CHICAGO: A bottlenose dolphin at a Chicago zoo gave birth to a calf early Saturday morning with the help of a fellow mom, in a successful birth recorded on video by zoo staff.
The dolphin calf was born at Brookfield Zoo Chicago early Saturday morning as a team of veterinarians monitored and cheered on the mom, a 38-year-old bottlenose dolphin named Allie.
“Push, push, push,” one observer can be heard shouting in video released by the zoo Saturday, as Allie swims around the tank, the calf’s little tail fins poking out below her own.
Then the calf wriggles free and instinctively darts to the surface of the pool for its first breath. Also in the tank was an experienced mother dolphin named Tapeko, 43, who stayed close to Allie through her more than one hour of labor. In the video, she can be seen following the calf as it heads to the surface, and staying with it as it takes that first breath.

 

It is natural for dolphins to look out for each other during a birth, zoo staff said.
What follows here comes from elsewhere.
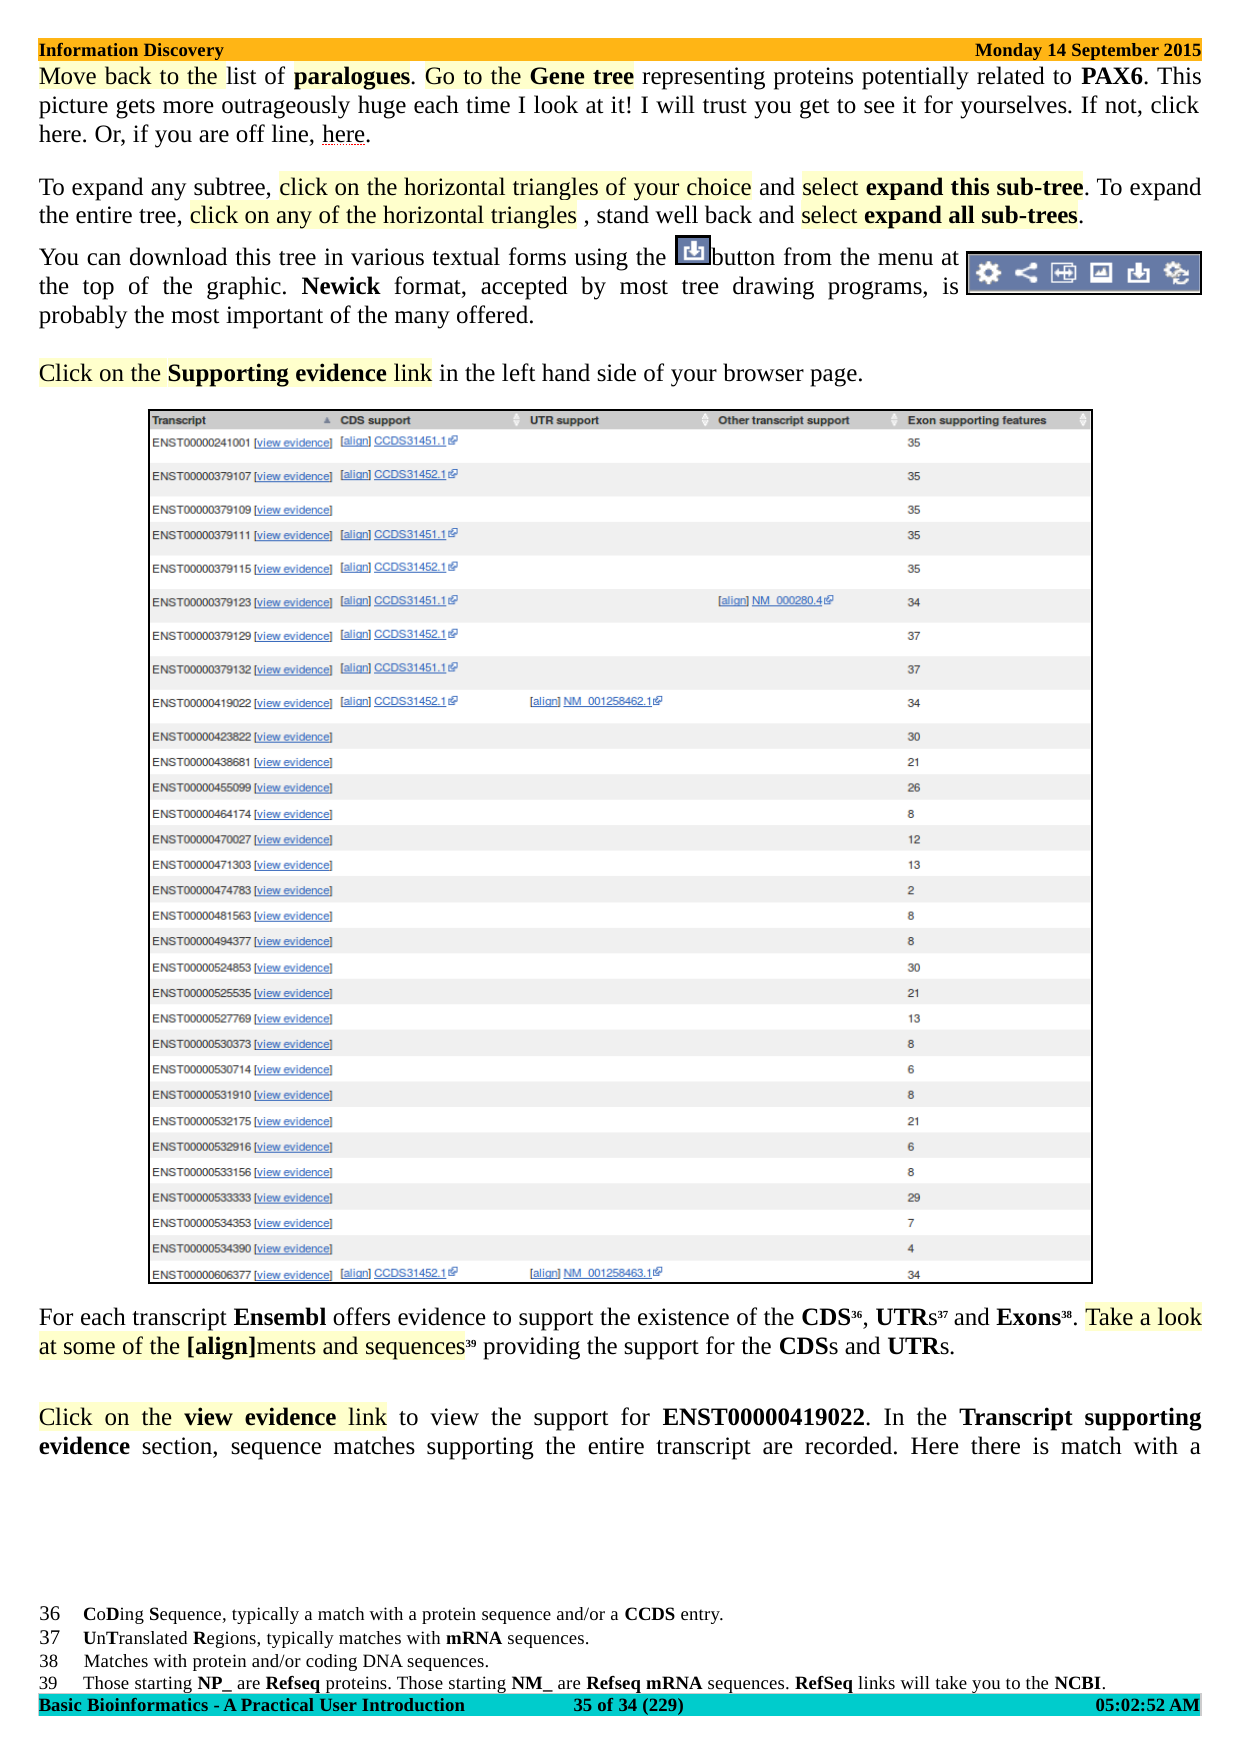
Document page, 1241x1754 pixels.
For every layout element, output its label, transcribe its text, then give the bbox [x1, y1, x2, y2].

“That’s very common both in free-ranging settings but also in aquaria,” said Brookfield Zoo Chicago Senior Veterinarian Dr. Jennifer Langan in a video statement. “It provides the mom extra protection and a little bit of extra help to help get the calf to the surface to help it breath in those couple minutes where she’s still having really strong contractions.”
In a written statement, zoo officials said early signs indicate that the calf is in good health. They estimate it weighs around 35 pounds (16 kilograms) and stretches nearly four feet in length (115-120 centimeters). That is about the weight and length of an adult golden retriever dog.
The zoo’s Seven Seas exhibit will be closed as the calf bonds with its mother and acclimates with other dolphins in its group.
As part of that bonding, the calf has already learned to slipstream, or draft alongside its mother so that it doesn’t have to work as hard to move. Veterinarians will monitor progress in nursing, swimming and other milestones particularly closely over the next 30 days.
The calf will eventually take a paternity test to see which of the male dolphins at the zoo is its father.
Zoo officials say they will name the calf later this summer.